## [WHAT YOU NEED TO DO]
Rewrite part of the toyplot excerpt below. Begin at the words "Note that, because", stop after "which are negative.", and put "color scheme" in place of every "color map".

## [DOCUMENT EXTRACT]
-- -- --

You can also display an optional color scale that shows the mapping from matrix values to colors:

toyplot.matrix(matrix, label="A matrix", colorshow=True);

Note that, because our minimum and maximum data values aren’t symmetric around the origin, the white section of the color map doesn’t map to zero, and some values greater than zero are mapped to the cool blue portion of the spectrum. Let’s fix this and force our our colormap to be symmetric around zero so all blue colors are negative and all red colors are positive. To do so, we simply create a custom toyplot.color.LinearMap, specifying explicit minimum and maximum domain values and using it in the call to create the matrix visualization:

colormap = toyplot.color.brewer.map("BlueRed", domain_min=-4, domain_max=4)
toyplot.matrix((matrix, colormap), label="A matrix", colorshow=True);

Now we see that the color map is nicely symmetric around the origin, making it clear which values are positive and which are negative.

-- -- --

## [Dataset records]
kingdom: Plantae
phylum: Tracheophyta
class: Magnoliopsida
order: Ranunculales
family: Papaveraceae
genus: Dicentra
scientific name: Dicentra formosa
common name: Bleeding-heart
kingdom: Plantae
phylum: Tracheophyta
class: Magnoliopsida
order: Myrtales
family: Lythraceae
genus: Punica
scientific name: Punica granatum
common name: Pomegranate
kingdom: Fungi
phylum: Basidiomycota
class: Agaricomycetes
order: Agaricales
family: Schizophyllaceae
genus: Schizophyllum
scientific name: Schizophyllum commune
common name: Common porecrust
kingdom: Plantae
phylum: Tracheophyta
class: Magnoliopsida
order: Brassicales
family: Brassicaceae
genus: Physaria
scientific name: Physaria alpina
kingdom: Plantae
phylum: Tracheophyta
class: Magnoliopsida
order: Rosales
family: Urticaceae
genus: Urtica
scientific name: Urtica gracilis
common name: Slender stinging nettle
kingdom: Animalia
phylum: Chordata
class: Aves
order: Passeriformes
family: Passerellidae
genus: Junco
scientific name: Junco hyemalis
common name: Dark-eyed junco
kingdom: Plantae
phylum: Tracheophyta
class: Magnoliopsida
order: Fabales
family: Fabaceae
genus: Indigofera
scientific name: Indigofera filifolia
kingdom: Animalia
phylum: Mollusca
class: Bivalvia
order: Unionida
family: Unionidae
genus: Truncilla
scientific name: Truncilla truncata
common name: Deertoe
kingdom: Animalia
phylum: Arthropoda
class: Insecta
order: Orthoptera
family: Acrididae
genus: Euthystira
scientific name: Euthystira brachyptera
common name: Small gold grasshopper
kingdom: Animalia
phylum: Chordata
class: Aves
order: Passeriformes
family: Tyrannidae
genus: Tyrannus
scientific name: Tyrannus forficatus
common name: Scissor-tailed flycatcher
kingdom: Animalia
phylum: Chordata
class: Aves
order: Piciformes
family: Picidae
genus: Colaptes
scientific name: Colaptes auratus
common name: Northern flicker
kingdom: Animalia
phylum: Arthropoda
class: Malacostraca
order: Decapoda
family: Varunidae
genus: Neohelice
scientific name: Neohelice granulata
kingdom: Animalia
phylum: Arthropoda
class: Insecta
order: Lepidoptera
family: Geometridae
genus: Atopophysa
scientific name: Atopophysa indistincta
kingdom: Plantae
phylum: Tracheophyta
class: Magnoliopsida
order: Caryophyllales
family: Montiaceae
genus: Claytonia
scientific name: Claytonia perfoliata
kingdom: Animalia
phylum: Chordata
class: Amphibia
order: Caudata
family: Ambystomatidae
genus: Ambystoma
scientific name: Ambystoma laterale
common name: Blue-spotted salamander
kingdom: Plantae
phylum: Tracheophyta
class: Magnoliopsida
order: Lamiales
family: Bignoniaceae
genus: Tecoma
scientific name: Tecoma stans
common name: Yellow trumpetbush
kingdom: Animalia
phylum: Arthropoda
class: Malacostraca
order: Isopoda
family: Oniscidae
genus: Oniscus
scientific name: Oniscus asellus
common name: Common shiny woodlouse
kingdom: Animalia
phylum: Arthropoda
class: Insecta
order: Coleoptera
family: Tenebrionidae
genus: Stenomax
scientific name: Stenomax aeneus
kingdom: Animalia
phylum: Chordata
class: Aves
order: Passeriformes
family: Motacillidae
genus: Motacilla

-- -- --

## [EXERCISE OUTPUT]
Note that, because our minimum and maximum data values aren’t symmetric around the origin, the white section of the color scheme doesn’t map to zero, and some values greater than zero are mapped to the cool blue portion of the spectrum. Let’s fix this and force our our colormap to be symmetric around zero so all blue colors are negative and all red colors are positive. To do so, we simply create a custom toyplot.color.LinearMap, specifying explicit minimum and maximum domain values and using it in the call to create the matrix visualization:

colormap = toyplot.color.brewer.map("BlueRed", domain_min=-4, domain_max=4)
toyplot.matrix((matrix, colormap), label="A matrix", colorshow=True);

Now we see that the color scheme is nicely symmetric around the origin, making it clear which values are positive and which are negative.